> **SOURCE DOCUMENT**
::::

Bleeding and Clotting Disorders
Use the coagulation panel to localize the defect.
| Finding | Suggests |
|---|---|
| Isolated prolonged PT/INR | Often warfarin effect or vitamin K-dependent factor issue |
| Isolated prolonged aPTT | Heparin effect, hemophilia, or factor deficiency in that pathway |
| Low platelets | Thrombocytopenia (ITP, drug-induced, marrow disease, consumption) |
| Prolonged PT and aPTT with low platelets and low fibrinogen | Disseminated intravascular coagulation (DIC) |
- Immune thrombocytopenia (ITP) is isolated low platelets without another explanation.
- Von Willebrand disease is the most common inherited bleeding disorder.
- Hemophilia A and B are X-linked factor deficiencies causing deep tissue and joint bleeding.
- Venous thromboembolism (VTE): deep vein thrombosis and pulmonary embolism are the clotting-side counterpart and are managed with anticoagulation.
Anticoagulation
| Agent Class | Example | Monitoring | Reversal Concept |
|---|---|---|---|
| Vitamin K antagonist | Warfarin | INR | Vitamin K; clotting factors for serious bleeding |
| Unfractionated heparin | Heparin | aPTT | Protamine |
| Low-molecular-weight heparin | Enoxaparin | Usually none routinely | Partial protamine effect |
| Direct oral anticoagulant (DOAC) | Apixaban, rivaroxaban, dabigatran | Not routinely monitored | Specific reversal agents exist for some |
Exam items often test that warfarin is monitored with the INR and interacts with diet and many drugs, while heparin-class agents are parenteral with faster onset.
Leukemias and Lymphomas Overview
- Acute leukemia (acute lymphoblastic or acute myeloid) causes rapid bone marrow failure: anemia, infection from neutropenia, and bleeding from thrombocytopenia.
- Chronic leukemia (chronic lymphocytic or chronic myeloid) is often more indolent and may be found incidentally.
- Hodgkin lymphoma is classically associated with Reed-Sternberg cells and can present with painless lymphadenopathy and B symptoms (fever, night sweats, weight loss).
- Non-Hodgkin lymphoma is a broad, heterogeneous group of lymphoid malignancies.

::::

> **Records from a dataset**
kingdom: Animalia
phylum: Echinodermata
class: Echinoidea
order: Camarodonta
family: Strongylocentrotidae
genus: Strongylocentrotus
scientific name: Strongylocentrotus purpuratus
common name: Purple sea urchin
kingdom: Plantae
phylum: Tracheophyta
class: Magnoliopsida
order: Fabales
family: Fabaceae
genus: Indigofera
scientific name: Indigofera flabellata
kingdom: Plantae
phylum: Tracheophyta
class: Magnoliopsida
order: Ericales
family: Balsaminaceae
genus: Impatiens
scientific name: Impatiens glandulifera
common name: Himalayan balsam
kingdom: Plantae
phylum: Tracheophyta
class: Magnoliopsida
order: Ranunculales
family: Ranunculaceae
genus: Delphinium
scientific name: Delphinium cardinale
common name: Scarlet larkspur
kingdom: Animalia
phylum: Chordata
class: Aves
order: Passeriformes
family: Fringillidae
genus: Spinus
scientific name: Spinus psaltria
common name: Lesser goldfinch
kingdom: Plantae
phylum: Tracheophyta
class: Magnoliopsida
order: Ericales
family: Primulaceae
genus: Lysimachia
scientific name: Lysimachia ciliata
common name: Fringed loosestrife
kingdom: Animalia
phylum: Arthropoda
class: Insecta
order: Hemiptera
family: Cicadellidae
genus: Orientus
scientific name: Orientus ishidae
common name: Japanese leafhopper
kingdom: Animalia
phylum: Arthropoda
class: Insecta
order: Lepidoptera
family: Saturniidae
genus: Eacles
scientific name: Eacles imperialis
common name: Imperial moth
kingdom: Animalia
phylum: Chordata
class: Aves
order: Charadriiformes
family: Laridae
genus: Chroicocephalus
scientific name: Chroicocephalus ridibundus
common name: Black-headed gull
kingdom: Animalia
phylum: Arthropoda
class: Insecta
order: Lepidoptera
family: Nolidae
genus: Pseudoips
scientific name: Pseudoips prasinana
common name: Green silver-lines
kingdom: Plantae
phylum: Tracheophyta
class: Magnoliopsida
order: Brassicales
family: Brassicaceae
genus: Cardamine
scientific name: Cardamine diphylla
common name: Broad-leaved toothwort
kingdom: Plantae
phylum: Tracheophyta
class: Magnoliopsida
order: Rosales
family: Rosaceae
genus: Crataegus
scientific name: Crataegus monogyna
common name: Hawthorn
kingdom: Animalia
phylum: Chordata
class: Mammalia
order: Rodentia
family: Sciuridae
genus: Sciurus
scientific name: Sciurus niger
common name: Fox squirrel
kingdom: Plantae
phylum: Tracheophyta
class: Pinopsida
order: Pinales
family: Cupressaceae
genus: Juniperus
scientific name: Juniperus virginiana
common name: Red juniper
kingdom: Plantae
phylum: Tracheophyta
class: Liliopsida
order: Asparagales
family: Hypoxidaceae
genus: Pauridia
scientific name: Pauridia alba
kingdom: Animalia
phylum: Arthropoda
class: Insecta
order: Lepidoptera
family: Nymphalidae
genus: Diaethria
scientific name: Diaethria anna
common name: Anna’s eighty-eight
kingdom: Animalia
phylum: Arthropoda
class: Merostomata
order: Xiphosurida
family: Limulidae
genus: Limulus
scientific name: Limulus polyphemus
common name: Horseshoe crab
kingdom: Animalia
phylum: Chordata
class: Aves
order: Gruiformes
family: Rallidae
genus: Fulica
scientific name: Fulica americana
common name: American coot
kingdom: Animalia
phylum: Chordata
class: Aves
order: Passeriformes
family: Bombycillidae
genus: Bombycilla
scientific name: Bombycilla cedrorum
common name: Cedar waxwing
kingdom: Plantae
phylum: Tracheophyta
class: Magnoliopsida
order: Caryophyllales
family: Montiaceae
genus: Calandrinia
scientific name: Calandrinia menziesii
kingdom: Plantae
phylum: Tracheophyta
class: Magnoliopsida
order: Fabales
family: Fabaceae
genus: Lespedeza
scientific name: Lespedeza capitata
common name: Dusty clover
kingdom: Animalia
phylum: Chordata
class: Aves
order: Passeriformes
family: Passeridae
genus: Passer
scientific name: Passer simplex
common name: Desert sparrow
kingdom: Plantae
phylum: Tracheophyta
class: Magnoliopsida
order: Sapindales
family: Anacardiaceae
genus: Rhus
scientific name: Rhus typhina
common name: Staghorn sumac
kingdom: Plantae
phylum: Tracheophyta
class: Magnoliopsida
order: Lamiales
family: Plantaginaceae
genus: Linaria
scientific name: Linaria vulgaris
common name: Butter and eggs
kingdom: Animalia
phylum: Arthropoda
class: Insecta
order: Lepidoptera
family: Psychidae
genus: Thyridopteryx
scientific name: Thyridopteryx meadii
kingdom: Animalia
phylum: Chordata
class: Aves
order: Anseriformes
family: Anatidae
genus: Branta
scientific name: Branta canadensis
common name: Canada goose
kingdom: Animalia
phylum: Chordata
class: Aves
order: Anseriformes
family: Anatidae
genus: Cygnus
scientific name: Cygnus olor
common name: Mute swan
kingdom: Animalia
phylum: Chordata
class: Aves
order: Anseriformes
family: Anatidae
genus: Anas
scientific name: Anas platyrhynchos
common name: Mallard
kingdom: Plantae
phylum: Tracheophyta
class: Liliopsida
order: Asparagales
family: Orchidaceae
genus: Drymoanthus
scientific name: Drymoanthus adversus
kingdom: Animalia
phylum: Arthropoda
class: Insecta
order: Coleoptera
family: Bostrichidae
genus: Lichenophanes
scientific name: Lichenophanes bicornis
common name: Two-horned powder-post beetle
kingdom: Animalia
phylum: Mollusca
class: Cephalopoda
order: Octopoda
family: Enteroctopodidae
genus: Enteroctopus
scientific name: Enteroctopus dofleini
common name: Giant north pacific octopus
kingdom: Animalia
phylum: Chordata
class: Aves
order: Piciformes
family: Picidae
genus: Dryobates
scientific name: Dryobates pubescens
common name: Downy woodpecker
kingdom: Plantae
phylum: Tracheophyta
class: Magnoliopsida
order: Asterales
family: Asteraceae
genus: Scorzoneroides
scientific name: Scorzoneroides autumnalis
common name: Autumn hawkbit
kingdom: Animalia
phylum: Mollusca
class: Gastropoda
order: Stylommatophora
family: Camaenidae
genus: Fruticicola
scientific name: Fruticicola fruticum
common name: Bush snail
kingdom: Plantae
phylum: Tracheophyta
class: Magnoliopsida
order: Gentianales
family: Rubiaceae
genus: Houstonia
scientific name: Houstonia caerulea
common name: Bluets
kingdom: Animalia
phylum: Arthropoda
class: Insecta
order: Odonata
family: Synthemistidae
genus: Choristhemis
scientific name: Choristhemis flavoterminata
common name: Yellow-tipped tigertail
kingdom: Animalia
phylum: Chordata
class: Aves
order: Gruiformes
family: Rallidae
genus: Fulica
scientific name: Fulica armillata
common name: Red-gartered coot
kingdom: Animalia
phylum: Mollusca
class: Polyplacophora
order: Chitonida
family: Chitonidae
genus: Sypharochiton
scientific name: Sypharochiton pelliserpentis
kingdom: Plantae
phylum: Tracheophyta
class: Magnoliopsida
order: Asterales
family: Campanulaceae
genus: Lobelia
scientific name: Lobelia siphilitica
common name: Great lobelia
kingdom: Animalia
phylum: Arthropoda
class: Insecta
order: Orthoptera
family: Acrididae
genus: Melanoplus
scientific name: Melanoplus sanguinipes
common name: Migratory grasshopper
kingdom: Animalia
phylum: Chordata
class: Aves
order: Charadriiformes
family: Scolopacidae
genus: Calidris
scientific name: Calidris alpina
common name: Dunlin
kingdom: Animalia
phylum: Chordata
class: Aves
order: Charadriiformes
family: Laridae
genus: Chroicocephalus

::::

> **WHAT IS REQUIRED**
Retype part of the text on blood disorders word for word, beginning at the words that have "Leukemias and Lymphomas" and stopping after "be found incidentally.". The records are separate material and have no link to the text on blood disorders.

> **THE ANSWER**
Leukemias and Lymphomas Overview
- Acute leukemia (acute lymphoblastic or acute myeloid) causes rapid bone marrow failure: anemia, infection from neutropenia, and bleeding from thrombocytopenia.
- Chronic leukemia (chronic lymphocytic or chronic myeloid) is often more indolent and may be found incidentally.